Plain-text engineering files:
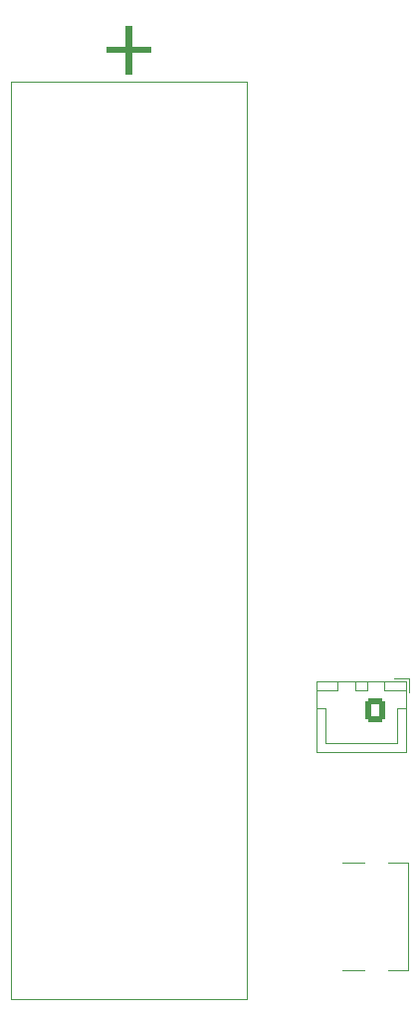
<source format=gbr>
%TF.GenerationSoftware,KiCad,Pcbnew,8.0.7-8.0.7-0~ubuntu24.04.1*%
%TF.CreationDate,2024-12-04T16:15:17+01:00*%
%TF.ProjectId,v_ggtermometer,76e46767-7465-4726-9d6f-6d657465722e,rev?*%
%TF.SameCoordinates,Original*%
%TF.FileFunction,Legend,Bot*%
%TF.FilePolarity,Positive*%
%FSLAX46Y46*%
G04 Gerber Fmt 4.6, Leading zero omitted, Abs format (unit mm)*
G04 Created by KiCad (PCBNEW 8.0.7-8.0.7-0~ubuntu24.04.1) date 2024-12-04 16:15:17*
%MOMM*%
%LPD*%
G01*
G04 APERTURE LIST*
G04 Aperture macros list*
%AMRoundRect*
0 Rectangle with rounded corners*
0 $1 Rounding radius*
0 $2 $3 $4 $5 $6 $7 $8 $9 X,Y pos of 4 corners*
0 Add a 4 corners polygon primitive as box body*
4,1,4,$2,$3,$4,$5,$6,$7,$8,$9,$2,$3,0*
0 Add four circle primitives for the rounded corners*
1,1,$1+$1,$2,$3*
1,1,$1+$1,$4,$5*
1,1,$1+$1,$6,$7*
1,1,$1+$1,$8,$9*
0 Add four rect primitives between the rounded corners*
20,1,$1+$1,$2,$3,$4,$5,0*
20,1,$1+$1,$4,$5,$6,$7,0*
20,1,$1+$1,$6,$7,$8,$9,0*
20,1,$1+$1,$8,$9,$2,$3,0*%
G04 Aperture macros list end*
%ADD10C,0.300000*%
%ADD11C,0.120000*%
%ADD12C,1.000000*%
%ADD13C,5.000000*%
%ADD14C,2.000000*%
%ADD15C,1.700000*%
%ADD16O,1.700000X1.700000*%
%ADD17R,1.700000X1.700000*%
%ADD18RoundRect,0.250000X0.600000X0.750000X-0.600000X0.750000X-0.600000X-0.750000X0.600000X-0.750000X0*%
%ADD19O,1.700000X2.000000*%
%ADD20C,2.500000*%
%ADD21C,0.650000*%
%ADD22R,1.240000X0.600000*%
%ADD23R,1.240000X0.300000*%
%ADD24O,1.800000X1.000000*%
%ADD25O,2.100000X1.000000*%
G04 APERTURE END LIST*
D10*
G36*
X10117960Y79680286D02*
G01*
X10117960Y81478402D01*
X11747549Y81478402D01*
X11747549Y82016224D01*
X10117960Y82016224D01*
X10117960Y83805547D01*
X9555225Y83805547D01*
X9555225Y82016224D01*
X7932964Y82016224D01*
X7932964Y81478402D01*
X9555225Y81478402D01*
X9555225Y79680286D01*
X10117960Y79680286D01*
G37*
D11*
%TO.C,J8*%
X25780990Y28075990D02*
X25780990Y22105990D01*
X25780990Y22105990D02*
X33400990Y22105990D01*
X25790990Y28065990D02*
X25790990Y27315990D01*
X25790990Y27315990D02*
X27590990Y27315990D01*
X26540990Y25815990D02*
X25790990Y25815990D01*
X26540990Y22865990D02*
X26540990Y25815990D01*
X27590990Y28065990D02*
X25790990Y28065990D01*
X27590990Y27315990D02*
X27590990Y28065990D01*
X29090990Y28065990D02*
X29090990Y27315990D01*
X29090990Y27315990D02*
X30090990Y27315990D01*
X29590990Y22865990D02*
X26540990Y22865990D01*
X29590990Y22865990D02*
X32640990Y22865990D01*
X30090990Y28065990D02*
X29090990Y28065990D01*
X30090990Y27315990D02*
X30090990Y28065990D01*
X31590990Y28065990D02*
X31590990Y27315990D01*
X31590990Y27315990D02*
X33390990Y27315990D01*
X32640990Y25815990D02*
X33390990Y25815990D01*
X32640990Y22865990D02*
X32640990Y25815990D01*
X33390990Y28065990D02*
X31590990Y28065990D01*
X33390990Y27315990D02*
X33390990Y28065990D01*
X33400990Y28075990D02*
X25780990Y28075990D01*
X33400990Y22105990D02*
X33400990Y28075990D01*
X33690990Y28365990D02*
X32440990Y28365990D01*
X33690990Y27115990D02*
X33690990Y28365990D01*
%TO.C,BT1*%
X-209010Y79090990D02*
X19890990Y79090990D01*
X-209010Y1090990D02*
X-209010Y79090990D01*
X19890990Y79090990D02*
X19890990Y1090990D01*
X19890990Y1090990D02*
X-209010Y1090990D01*
%TO.C,J1*%
X27986180Y3535800D02*
X29906180Y3535800D01*
X29906180Y12695800D02*
X27986180Y12695800D01*
X31916180Y12695800D02*
X33621180Y12695800D01*
X33621180Y12695800D02*
X33621180Y3535800D01*
X33621180Y3535800D02*
X31916180Y3535800D01*
%TD*%
%LPC*%
D12*
%TO.C,*%
X32490990Y14690990D03*
%TD*%
D13*
%TO.C,REF\u002A\u002A*%
X29590990Y97090990D03*
%TD*%
D12*
%TO.C,REF\u002A\u002A*%
X29290990Y14690990D03*
%TD*%
D13*
%TO.C,REF\u002A\u002A*%
X29590990Y137090990D03*
%TD*%
D12*
%TO.C,REF\u002A\u002A*%
X29290990Y21190990D03*
%TD*%
D14*
%TO.C,SW3*%
X26540990Y69140990D03*
X26540990Y62640990D03*
X22040990Y69140990D03*
X22040990Y62640990D03*
%TD*%
%TO.C,SW1*%
X22040990Y53040990D03*
X22040990Y59540990D03*
X26540990Y53040990D03*
X26540990Y59540990D03*
%TD*%
D15*
%TO.C,J2*%
X31990990Y58420990D03*
D16*
X31990990Y55880990D03*
D17*
X31990990Y53340990D03*
D16*
X31990990Y50800990D03*
X31990990Y48260990D03*
X31990990Y45720990D03*
X31990990Y43180990D03*
X31990990Y40640990D03*
%TD*%
D12*
%TO.C,*%
X27790990Y17890990D03*
%TD*%
%TO.C,REF\u002A\u002A*%
X32490990Y21190990D03*
%TD*%
D18*
%TO.C,J8*%
X30840990Y25615990D03*
D19*
X28340990Y25615990D03*
%TD*%
D20*
%TO.C,BT1*%
X9840990Y76090990D03*
X9840990Y4090990D03*
%TD*%
D21*
%TO.C,J1*%
X27231180Y11005800D03*
X27231180Y5225800D03*
D22*
X26111180Y11315800D03*
X26111180Y10515800D03*
D23*
X26111180Y9365800D03*
X26111180Y8365800D03*
X26111180Y7865800D03*
X26111180Y6865800D03*
D22*
X26111180Y5715800D03*
X26111180Y4915800D03*
X26111180Y4915800D03*
X26111180Y5715800D03*
D23*
X26111180Y6365800D03*
X26111180Y7365800D03*
X26111180Y8865800D03*
X26111180Y9865800D03*
D22*
X26111180Y10515800D03*
X26111180Y11315800D03*
D24*
X30911180Y12435800D03*
D25*
X26711180Y12435800D03*
D24*
X30911180Y3795800D03*
D25*
X26711180Y3795800D03*
%TD*%
%LPD*%
M02*

</source>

Problem to solve:
What you return must match the lines from the top of the data through the line with "0 Add a 4 corners" exactly, with the pictures removed.

Solution to this problem:
<source format=gbr>
%TF.GenerationSoftware,KiCad,Pcbnew,8.0.7-8.0.7-0~ubuntu24.04.1*%
%TF.CreationDate,2024-12-04T16:15:17+01:00*%
%TF.ProjectId,v_ggtermometer,76e46767-7465-4726-9d6f-6d657465722e,rev?*%
%TF.SameCoordinates,Original*%
%TF.FileFunction,Legend,Bot*%
%TF.FilePolarity,Positive*%
%FSLAX46Y46*%
G04 Gerber Fmt 4.6, Leading zero omitted, Abs format (unit mm)*
G04 Created by KiCad (PCBNEW 8.0.7-8.0.7-0~ubuntu24.04.1) date 2024-12-04 16:15:17*
%MOMM*%
%LPD*%
G01*
G04 APERTURE LIST*
G04 Aperture macros list*
%AMRoundRect*
0 Rectangle with rounded corners*
0 $1 Rounding radius*
0 $2 $3 $4 $5 $6 $7 $8 $9 X,Y pos of 4 corners*
0 Add a 4 corners polygon primitive as box body*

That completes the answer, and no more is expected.